George Russell feels the Marina Bay Circuit, host venue of the Singapore Grand Prix, should be revamped to boost overtaking opportunities.
Singapore certainly delivered on atmosphere as Formula 1 returned for the first time since 2019, a new attendance record set for the event of 302,000 as fans flocked through the gates to embrace Formula 1 action in the nation once more.
But on the track, while multiple appearances of the Safety Car and Virtual Safety Car played their part in spicing up the action, there was not a great deal of clean overtaking going on.
The conditions certainly played a part in that, the race having begun on intermediate tyres after a storm had passed over the circuit and triggered a delay of over an hour. The track, as in qualifying, dried slowly, which meant it was treacherous to go off the racing line and encounter the wetter parts on wearing intermediate tyres.
And once the drivers switched to dry tyres, it was still far from an overtaking bonanza with Russell, Max Verstappen and Lewis Hamilton doing the bulk of the attacking as they looked to push up through the pack.
Russell believes the conditions alone cannot be blamed for the limited action, the director of the Grand Prix Drivers’ Association suggesting changes can be made to the Marina Bay track to generate more overtaking opportunities.
“You have to be incredibly audacious in these conditions and without DRS, on a circuit like this, these F1 cars are nigh-on impossible to overtake,” said Russell, quoted by GPFans.
“I feel like F1 has something to learn about these kinds of circuits, here and Barcelona – the only overtaking opportunities, the corners are too quick.
“Here, you are braking just after the 100m board into that 90-degree left-hander.

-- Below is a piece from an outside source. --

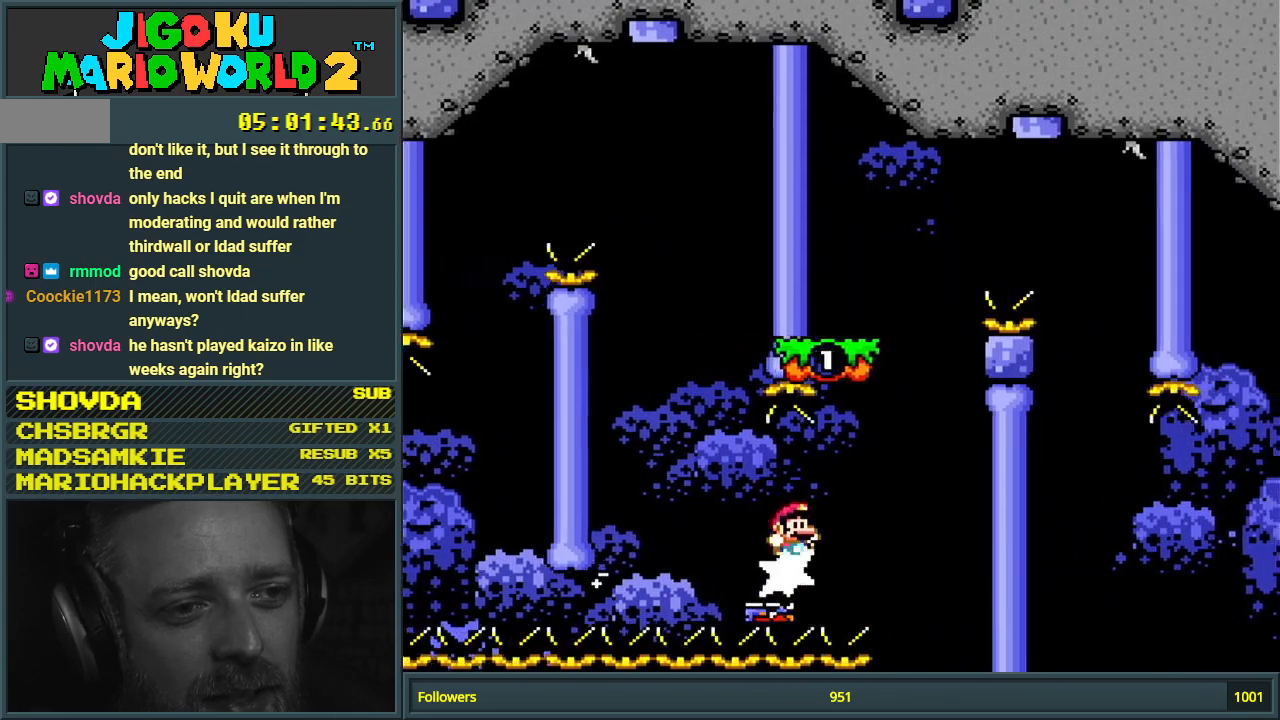
{"buttons": ["B", "Y", "DPAD_RIGHT"], "events": [[67, "DPAD_RIGHT", "up"], [167, "DPAD_LEFT", "down"], [317, "DPAD_LEFT", "up"], [367, "DPAD_RIGHT", "down"], [383, "B", "up"], [500, "B", "down"]]}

There’s enough space there to make it a tighter corner to make for better racing and better overtaking.”
In his efforts to bring some overtaking action to the show, while Russell enjoyed some success he also encountered setbacks, making contact with Valtteri Bottas and also Mick Schumacher, the collision with Schumacher causing a puncture for both drivers.
As for Bottas, Russell clipped the Finn’s Alfa Romeo as he lunged and alas that one ended with Russell needing the sanctuary of the escape road.
“I lunged from a long way back,” said Russell, who finished the race P14 and last in his Mercedes. “If it had paid off, great, but it didn’t.
“Nevertheless, we caught him back up in two laps. It goes to show the pace we had.”
Not our finest weekend but the team did a mega job to resolve our Quali issues which, combined with our pace in the dry, is a big positive to take. In such a long and demanding season we were bound to have one that didn't go our way, so we chalk this one off and move on to Japan. pic.twitter.com/Dy50v9sCFv
— George Russell (@GeorgeRussell63) October 2, 2022
DRS crucial for overtaking action in Singapore and beyond
Although the FIA have gone to great lengths to try and reduce Formula 1’s reliance on DRS with the all-new 2022 cars, from what we have seen so far Formula 1 is still a long way from reaching the point where this aid could be axed without lessening the quality of the racing action. Singapore only further proved this.
Imola earlier in the season offered a taster of Formula 1 without DRS during the first half of the race, a lack of overtakes supporting that theory, while Singapore further validated it with DRS not enabled until lap 43.
Although overtaking did not exactly increase once it was, that was largely down to track conditions as Formula 1’s 2019 visit to Singapore demonstrated the power of DRS, even in cars that were perceived to make following and therefore passing more difficult.
There were 118 on-track overtakes made in the 2019 Singapore Grand Prix, according to data from Formula 1, where three DRS zones were active. So that kind of number would make for some excitement on any circuit!
So does the Marina Bay Street Circuit need to be redesigned for regular overtakes to become possible? Probably not.